The statement you quote above discusses the C *source* language, not
the code that the compiler generates.

And another thing you might consider is that compiler optimization was
in its infancy when K&R was written, and they probably weren't even
thinking about it at the time, or they might have been a bit more
precise in their book describing the C language. Finally, note that
K&R is *not* C as we know it today. The ANSI spec is a *lot* clearer on
the semantics of optimizations that can be performed.

C compilers do eliminate the for loop. Entirely in some cases. Consider
the following code:

int main( int argc, char **argv )
{
int i;
char array[4];

for(i=0; i<4; ++i)
array[i] = 0;

printf( "%d %d\n", array[0], array[3] );
return 0;

}


Here's the x86 assembly that MSVC emits for the body of the main
function:

; Line 9
xor eax, eax
mov DWORD PTR _array$[esp+4], eax
; Line 11
movsx ecx, BYTE PTR _array$[esp+7]
movsx edx, al
push ecx
push edx
push OFFSET FLAT:??_C@_06CMFP@?$CFd?5?$CFd?6?$AA@ ; `string'
call _printf

Whoa! Where did the for loop go? Well, the compiler was smart enough to
realize that writing a dword containing zero to the array variable did
all the work (much more efficiently) of the for loop.

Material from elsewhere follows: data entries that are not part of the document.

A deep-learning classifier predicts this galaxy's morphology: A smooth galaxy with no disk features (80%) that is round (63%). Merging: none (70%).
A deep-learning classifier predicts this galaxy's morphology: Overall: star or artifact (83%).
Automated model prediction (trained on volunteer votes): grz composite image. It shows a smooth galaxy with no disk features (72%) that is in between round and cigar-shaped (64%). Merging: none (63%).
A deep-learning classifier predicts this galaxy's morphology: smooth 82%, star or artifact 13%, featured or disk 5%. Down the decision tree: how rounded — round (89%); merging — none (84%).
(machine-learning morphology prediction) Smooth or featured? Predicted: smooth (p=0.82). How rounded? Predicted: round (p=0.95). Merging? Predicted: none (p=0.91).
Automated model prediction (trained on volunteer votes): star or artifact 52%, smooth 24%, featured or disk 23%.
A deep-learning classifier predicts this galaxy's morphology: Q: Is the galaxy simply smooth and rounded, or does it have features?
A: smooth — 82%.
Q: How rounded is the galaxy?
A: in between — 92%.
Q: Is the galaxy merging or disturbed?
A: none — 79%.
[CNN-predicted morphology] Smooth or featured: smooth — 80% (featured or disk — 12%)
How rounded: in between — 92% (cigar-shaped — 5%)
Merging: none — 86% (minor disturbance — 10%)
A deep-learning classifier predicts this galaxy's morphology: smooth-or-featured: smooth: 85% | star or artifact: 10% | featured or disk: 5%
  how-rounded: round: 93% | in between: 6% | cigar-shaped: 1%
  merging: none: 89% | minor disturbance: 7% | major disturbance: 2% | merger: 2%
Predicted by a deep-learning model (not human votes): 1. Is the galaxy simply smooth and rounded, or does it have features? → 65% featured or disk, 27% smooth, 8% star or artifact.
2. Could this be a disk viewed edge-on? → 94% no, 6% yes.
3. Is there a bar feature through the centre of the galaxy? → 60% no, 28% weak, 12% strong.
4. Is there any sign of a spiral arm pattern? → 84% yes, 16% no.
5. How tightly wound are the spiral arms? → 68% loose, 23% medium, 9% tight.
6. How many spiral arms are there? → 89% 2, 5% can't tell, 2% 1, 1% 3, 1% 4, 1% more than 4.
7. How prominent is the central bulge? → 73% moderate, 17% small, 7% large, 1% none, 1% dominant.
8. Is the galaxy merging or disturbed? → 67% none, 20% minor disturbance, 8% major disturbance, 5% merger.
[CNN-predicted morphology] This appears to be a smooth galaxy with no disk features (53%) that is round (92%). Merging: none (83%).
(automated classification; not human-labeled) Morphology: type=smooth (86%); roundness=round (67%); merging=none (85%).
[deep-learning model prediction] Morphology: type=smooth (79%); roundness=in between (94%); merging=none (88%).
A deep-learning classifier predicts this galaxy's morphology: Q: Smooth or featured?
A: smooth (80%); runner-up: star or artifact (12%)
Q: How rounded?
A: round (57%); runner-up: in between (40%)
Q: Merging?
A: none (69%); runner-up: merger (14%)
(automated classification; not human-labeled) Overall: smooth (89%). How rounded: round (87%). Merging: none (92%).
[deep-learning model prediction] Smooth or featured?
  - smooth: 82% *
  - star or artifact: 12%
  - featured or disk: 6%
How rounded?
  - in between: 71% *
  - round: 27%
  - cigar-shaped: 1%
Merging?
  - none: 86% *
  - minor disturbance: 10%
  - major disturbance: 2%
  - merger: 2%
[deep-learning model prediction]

This type of
optimization is *hardly* particular to MSVC. Most decent compilers can
pull tricks like this.

In cases where tricks like this aren't possible, compilers can still
use loop induction variable optimization to completely change the type
of test they perform in the for loop. Consider the following C code:

#include <stdlib.h>

struct
{
char padding [8];
int anInt;
} aStruct[4];

int main( int argc, char **argv )
{
int i;

for(i=0; i<4; ++i)
aStruct[i].anInt = i;

printf( "%d %d\n", aStruct[0].anInt, aStruct[3].anInt );
return 0;

}

Here's the x86 code that MSVC emits:

; Line 13
xor ecx, ecx
mov eax, OFFSET FLAT:_aStruct+8
$L837:
; Line 14
mov DWORD PTR [eax], ecx
add eax, 12 ; 0000000cH
inc ecx
cmp eax, OFFSET FLAT:_aStruct+56
jl SHORT $L837
; Line 16
mov eax, DWORD PTR _aStruct+44
mov ecx, DWORD PTR _aStruct+8
push eax
push ecx
push OFFSET FLAT:??_C@_06CMFP@?$CFd?5?$CFd?6?$AA@ ; `string'
call _printf

Well, you can see that the for loop was emitted to this assembly
output. But note that nowhere is there a test for "i<4". The test for
the for loop checks to see if a pointer (held in EAX) exceeds an
array's bounds. Again, this is a *typical* induction variable
optimization that most modern compilers will do. Believe me, if the
specs *ever* prevented this type of optimization, the compiler writers
would have been all over the specification design (actually, they have
been, but for other issues).



>
> > If this is the case, then most optimizing C compilers are
> > severely broken.
>
> Getting in trouble from taking shortcuts is very common.
> The compiler may be standards compliant only at -O0 .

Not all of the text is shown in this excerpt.